TNGHT EP

TNGHT

Warp Records – 2012
par Aurélien, le 25 juillet 2012
6

La rencontre est digne d'un match de boxe: dans le coin gauche, c'est l'Ecossais Hudson Mohawke qui montre ses gros bras de tête de gondole du wonky, lui qui a fait ses premières armes dans le sillon de J Dilla avant de basculer du côté obscur en larguant l'an dernier un Satin Panthers martial qui faisait les yeux doux aux grosses sorties dirty south. Dans le coin droit, un challenger canadien bien en jambes qui répond au doux nom de Lunice, et ne prend pas les combats à la légère comme pourront en témoigner son parrain Diplo ou sa favorite Azealia Banks. Deux boules de nerfs qui se retrouvent sur le ring pour envoyer de la patate de forain par palettes le temps d'un clash moins fin qu'escompté, et où le challenger prend tout du long un précieux avantage sur le champion. Pour le plus grand plaisir d'un public en manque de swag.

Car une écoute de l'EP suffira à faire le tour du menu étouffe-neurones offert par nos deux bouchers du beatmaking: chez TNGHT, on ne fait pas tellement dans le sentimental. En fait, on préfère ouvertement faire bouncer de la biatch aux quatre coins du monde et s'autoriser une récréation primaire bienvenue au milieu de projets solos qui n'en finissent plus de soulever de l'impatience. Une forme d'entertainment pur et dur qui pose question au regard du caractère bien trempé de ces cinq uppercuts et de leur relative platitude.

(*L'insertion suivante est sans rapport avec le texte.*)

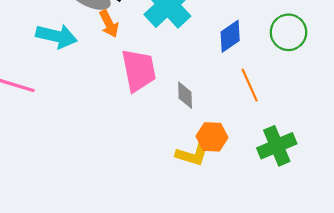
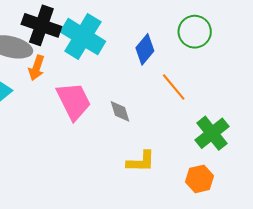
orange arrow: (109, 24) -> (37, 68), turned 60
orange hexagon: (212, 137) -> (200, 179), moved

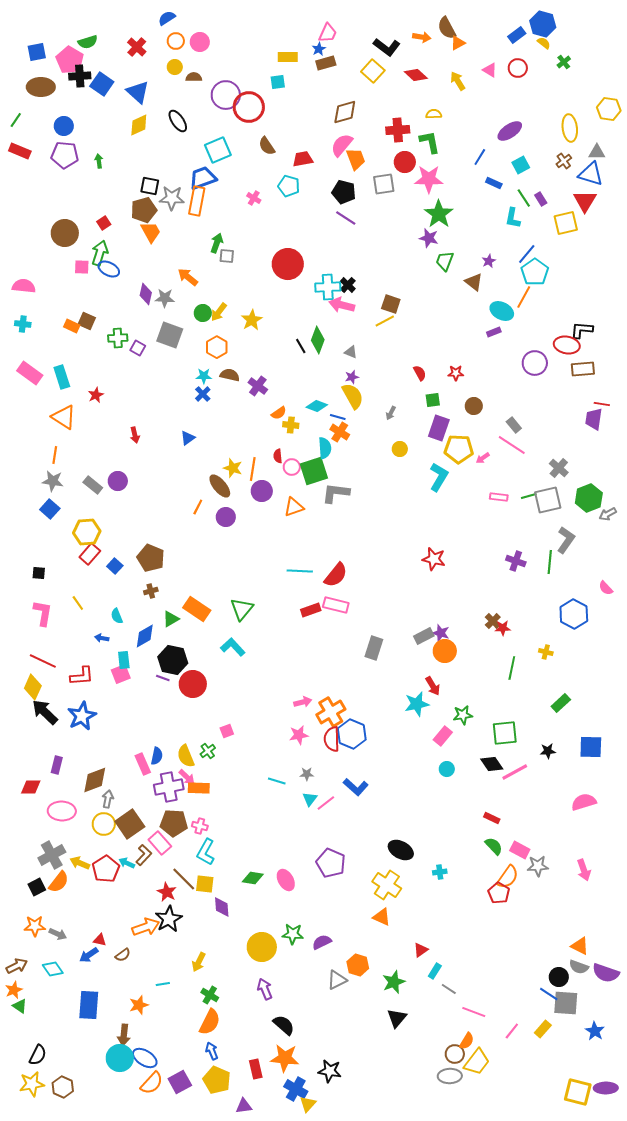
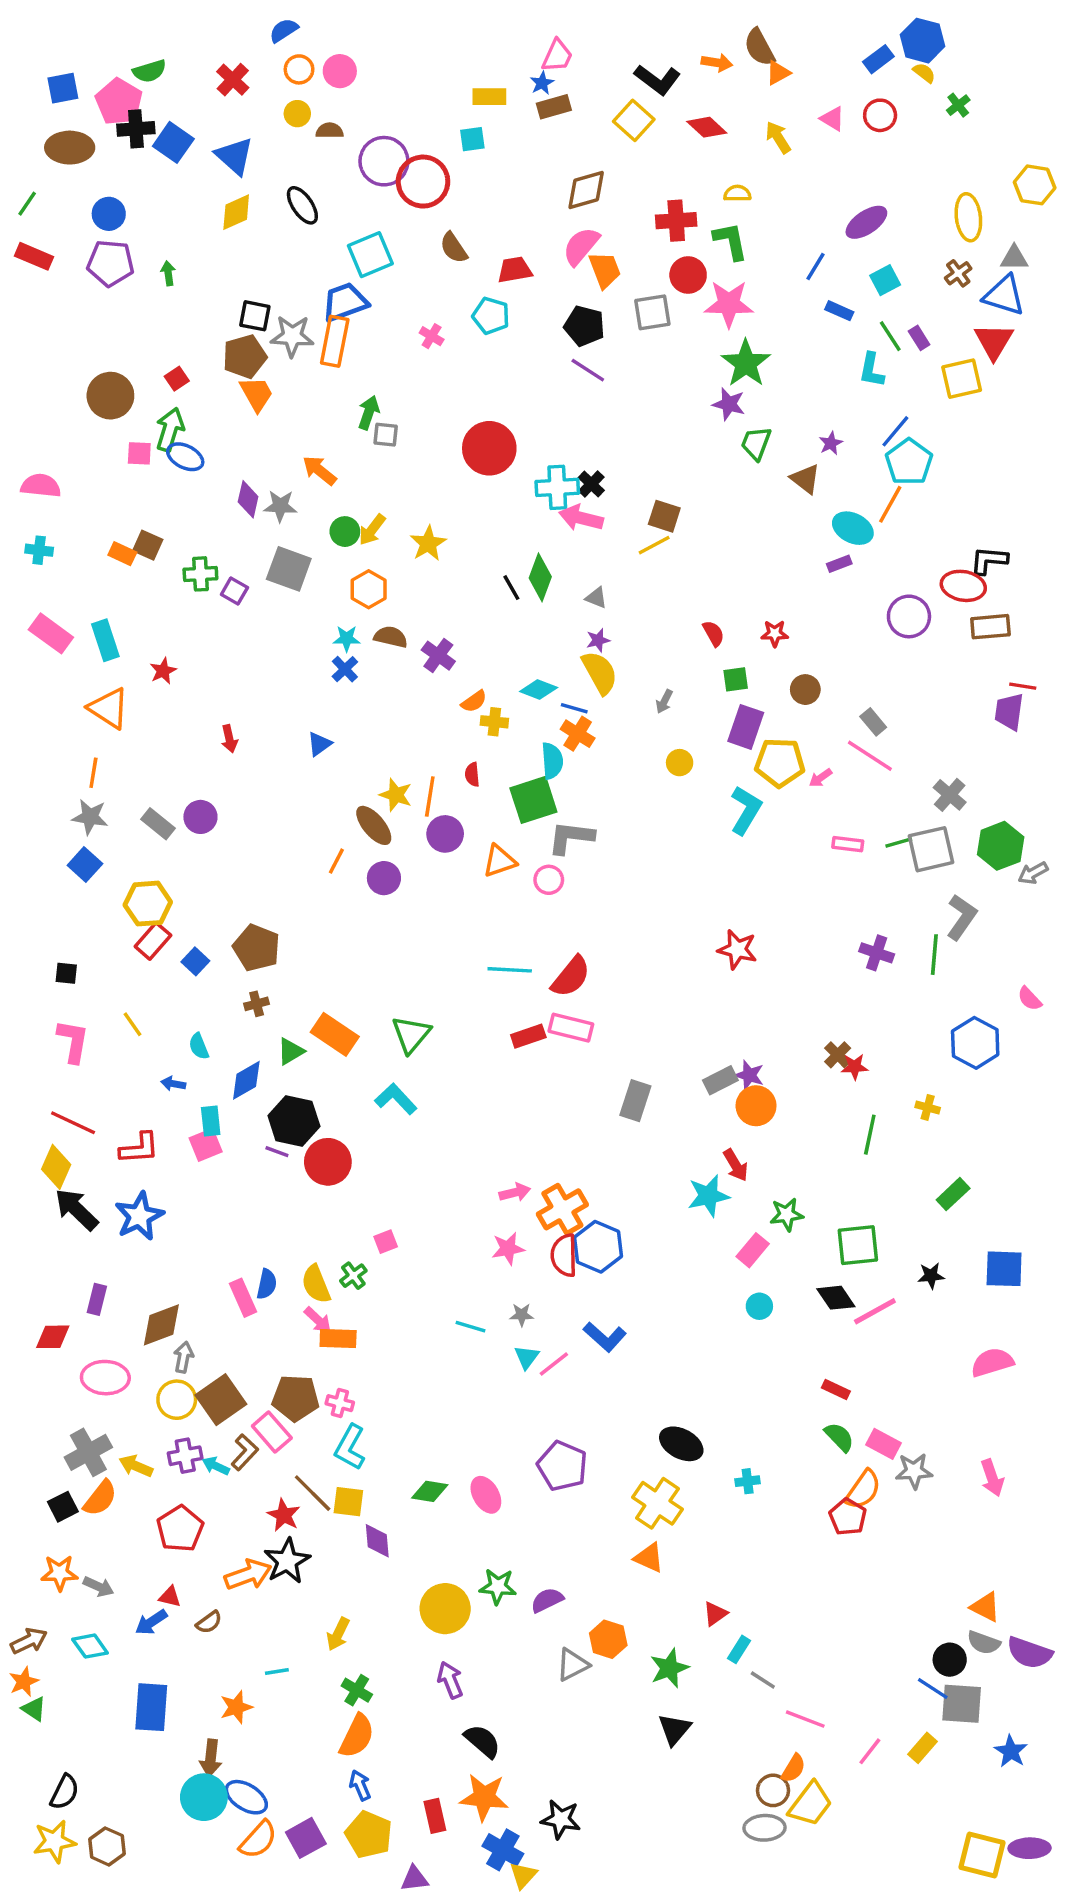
pink circle: (292, 467) -> (549, 880), moved
purple cross: (169, 787) -> (185, 1456), moved, size x0.7
red pentagon: (106, 869) -> (180, 1529), moved

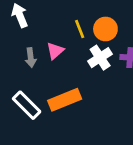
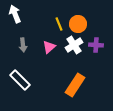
pink triangle: (55, 51) -> (49, 47), moved
orange rectangle: (65, 100) -> (75, 85), moved, turned -35

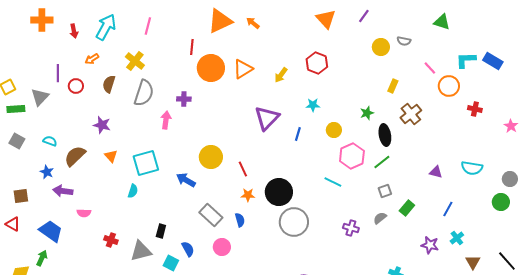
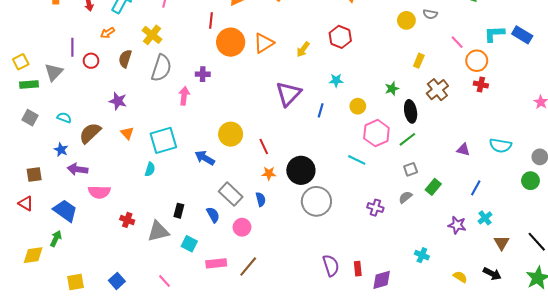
red cross: (475, 109) -> (481, 84), moved
pink semicircle: (84, 213) -> (99, 192), size x1.5
blue semicircle: (188, 249) -> (213, 215), moved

Mais des uppercuts qui font fatalement mouche à chaque fois vu que les deux lurons agissent ici dans leur plus pur élément, compensant les excès de l'un, rattrapant les manques de l'autre, et ajoutant un doigté de mental à leur mixture. Le résultat? A défaut d'être révolutionnaire, il est aussi efficace qu'universel. Autant donc dire que malgré un clair manque d'audace, on en a pour notre argent.

Sans doute aurait-on préféré que ce duel soit moins pachydermique, qu'il révèle cette ambiguïté que l'on avait retrouvée sur le Satin Panthers de HudMo un an plus tôt. Sans doute aussi que Lunice utilise un peu trop ses gants pour tirer la couverture de son côté, et que l'on aurait aimé qu'Hudson Mohawke envoie valdinguer plus haut cet alignement de pistes certes sauvages et épileptiques, mais aussi désespérément terre-à-terre. La vérité est que cet EP "swag de stade" se suffit aisément à lui-même et ne cherche ni la comparaison, ni à passer l'été. Plutôt à jouer un rôle de carte de visite pour annoncer la couleur de prestations live énormes qui pourraient bien se terminer sur un KO brutal du public. Toute ambition autre que la simple consommation serait trahir la raison d'être d'une telle rencontre, et ce bien que l'on ne puisse nier la formidable artillerie exhibée ici par le duo.